Dataset:

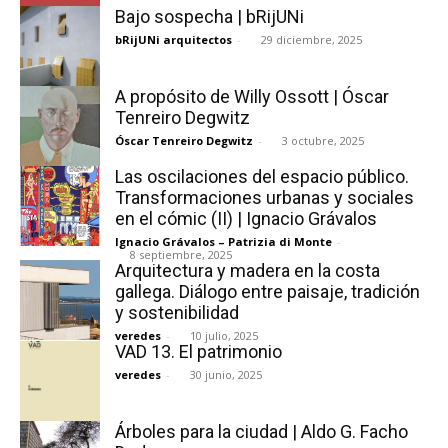
Bajo sospecha | bRijUNi
bRijUNi arquitectos
-
29 diciembre, 2025
A propósito de Willy Ossott | Óscar
Tenreiro Degwitz
Óscar Tenreiro Degwitz
-
3 octubre, 2025
Las oscilaciones del espacio público.
Transformaciones urbanas y sociales
en el cómic (II) | Ignacio Grávalos
Ignacio Grávalos – Patrizia di Monte
-
8 septiembre, 2025
Arquitectura y madera en la costa
gallega. Diálogo entre paisaje, tradición
y sostenibilidad
veredes
-
10 julio, 2025
VAD 13. El patrimonio
veredes
-
30 junio, 2025
Árboles para la ciudad | Aldo G. Facho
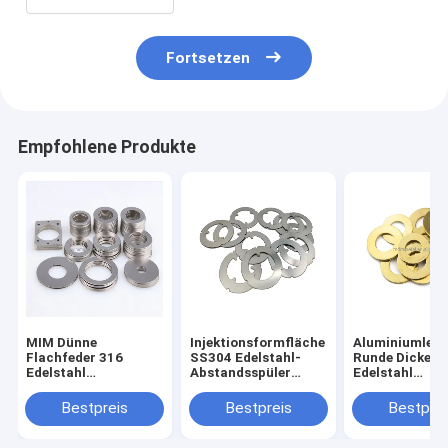
Fortsetzen
Empfohlene Produkte
MIM Dünne
Injektionsformfläche
Aluminiumlegi
Flachfeder 316
SS304 Edelstahl-
Runde Dicke
Edelstahl
Abstandsspüler
Edelstahl
Waschmaschinen
Schirmring
Waschmaschi
individuell
Dünne Scheibe
Bestpreis
Bestpreis
Bestprei
Quadratische
Federverschlu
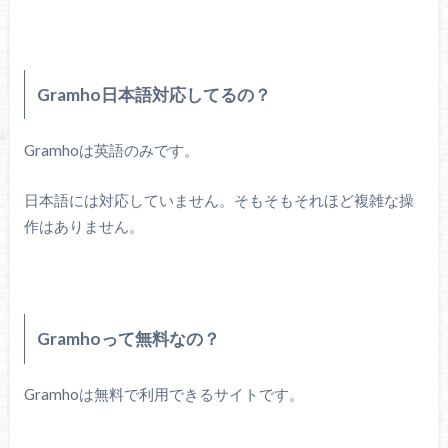
Gramho日本語対応してるの？
Gramhoは英語のみです。
日本語には対応していません。そもそもそれほど複雑な操
作はありません。
Gramhoって無料なの？
Gramhoは無料で利用できるサイトです。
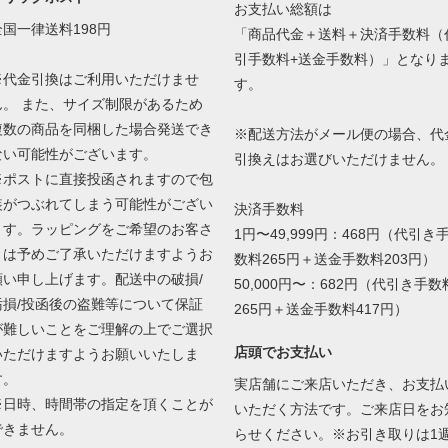
お支払い総額は
全国一律送料198円
「商品代金＋送料＋決済手数料（
引手数料+送金手数料）」となり
※代金引換はご利用いただけませ
す。
ん。 また、サイズ制限があるため
複数の商品を同梱した場合発送でき
※配送方法がメール便の場合、代
ない可能性がございます。
引換えはお選びいただけません。
※ポストに直接投函されますので包
装がつぶれてしまう可能性がござい
決済手数料
ます。ラッピングをご希望のお客さ
1円〜49,999円：468円（代引き
まは予めご了承いただけますようお
数料265円＋送金手数料203円）
願い申し上げます。配送中の破損/
50,000円〜：682円（代引き手数
汚損/投函後の盗難等について保証
265円＋送金手数料417円）
が難しいことをご理解の上でご選択
店頭でお支払い
いただけますようお願いいたしま
す。
実店舗にご来店いただき、お支払
※日時、時間帯の指定を頂くことが
いただく方法です。ご来店日をお
できません。
らせください。※お引き取りは1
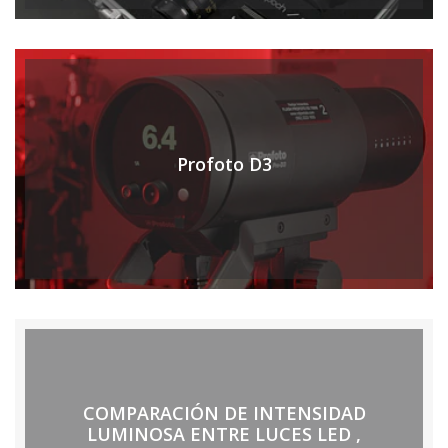
Profoto D3
COMPARACIÓN DE INTENSIDAD
LUMINOSA ENTRE LUCES LED ,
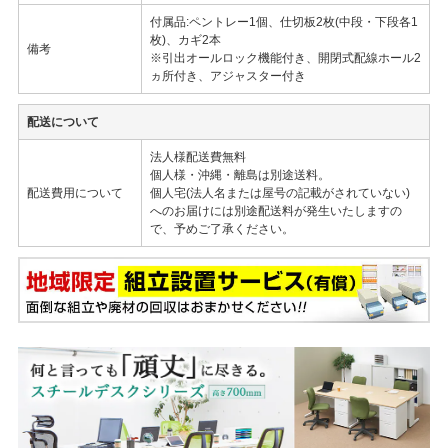
付属品:ペントレー1個、仕切板2枚(中段・下段各1
枚)、カギ2本
備考
※引出オールロック機能付き、開閉式配線ホール2
ヵ所付き、アジャスター付き
配送について
法人様配送費無料
個人様・沖縄・離島は別途送料。
配送費用について
個人宅(法人名または屋号の記載がされていない)
へのお届けには別途配送料が発生いたしますの
で、予めご了承ください。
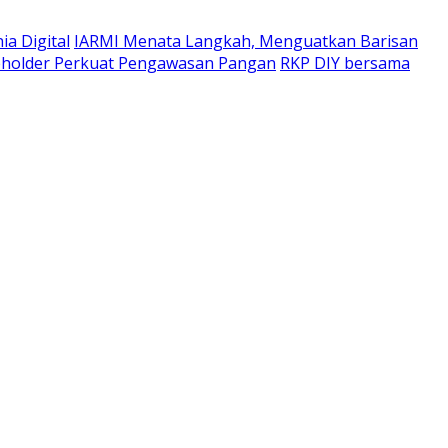
a Digital
IARMI Menata Langkah, Menguatkan Barisan
eholder Perkuat Pengawasan Pangan
RKP DIY bersama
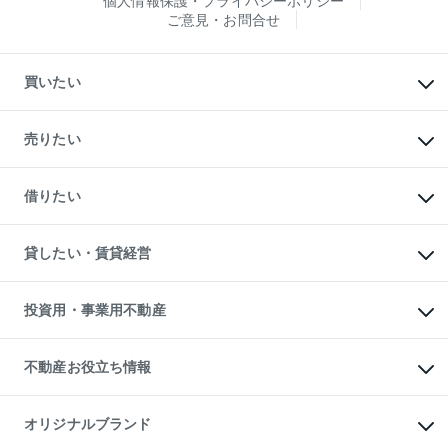
個人情報保護・プライバシーポリシー
ご意見・お問合せ
買いたい
マンションの購入
新築・分譲マンションの購入
売りたい
中古マンションの購入
一戸建ての購入
マンションの売却・査定
新築一戸建ての購入
一戸建ての売却・査定
借りたい
中古一戸建ての購入
土地の売却・査定
土地の購入
スピードAI査定
不動産購入の流れ
物件を借りる
不動産売却について
注目キーワード物件特集
オフィス・店舗の賃貸
貸したい・賃貸経営
不動産査定について
購入ガイド
借りるときの流れ
売却サービス
借りるガイド
不動産売却の流れ
無料賃料査定
多言語対応
不動産買換えの流れ
マンション賃料データ
投資用・事業用不動産
売却ガイド
賃貸管理プラン
English
繁体中文
簡体中文
リロケーションについて
投資用不動産
貸すときの流れ
事業用不動産
不動産お役立ち情報
貸すガイド
マンション投資
投資用マンション
不動産AIアドバイザー Tellus Talk
マンション一棟
マンションライブラリー
オリジナルブランド
アパート経営
人気マンションランキング
アパート投資用物件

Exercise instructions: Restate each line from the start of the listing through the line bearing "Gramhoは英語のみです。" word for word. Drop the pictures.

Written solution:
Bajo sospecha | bRijUNi
bRijUNi arquitectos
-
29 diciembre, 2025
A propósito de Willy Ossott | Óscar
Tenreiro Degwitz
Óscar Tenreiro Degwitz
-
3 octubre, 2025
Las oscilaciones del espacio público.
Transformaciones urbanas y sociales
en el cómic (II) | Ignacio Grávalos
Ignacio Grávalos – Patrizia di Monte
-
8 septiembre, 2025
Arquitectura y madera en la costa
gallega. Diálogo entre paisaje, tradición
y sostenibilidad
veredes
-
10 julio, 2025
VAD 13. El patrimonio
veredes
-
30 junio, 2025
Árboles para la ciudad | Aldo G. Facho
Fortsetzen
Empfohlene Produkte
MIM Dünne
Injektionsformfläche
Aluminiumlegi
Flachfeder 316
SS304 Edelstahl-
Runde Dicke
Edelstahl
Abstandsspüler
Edelstahl
Waschmaschinen
Schirmring
Waschmaschi
individuell
Dünne Scheibe
Bestpreis
Bestpreis
Bestprei
Quadratische
Federverschlu
Gramho日本語対応してるの？
Gramhoは英語のみです。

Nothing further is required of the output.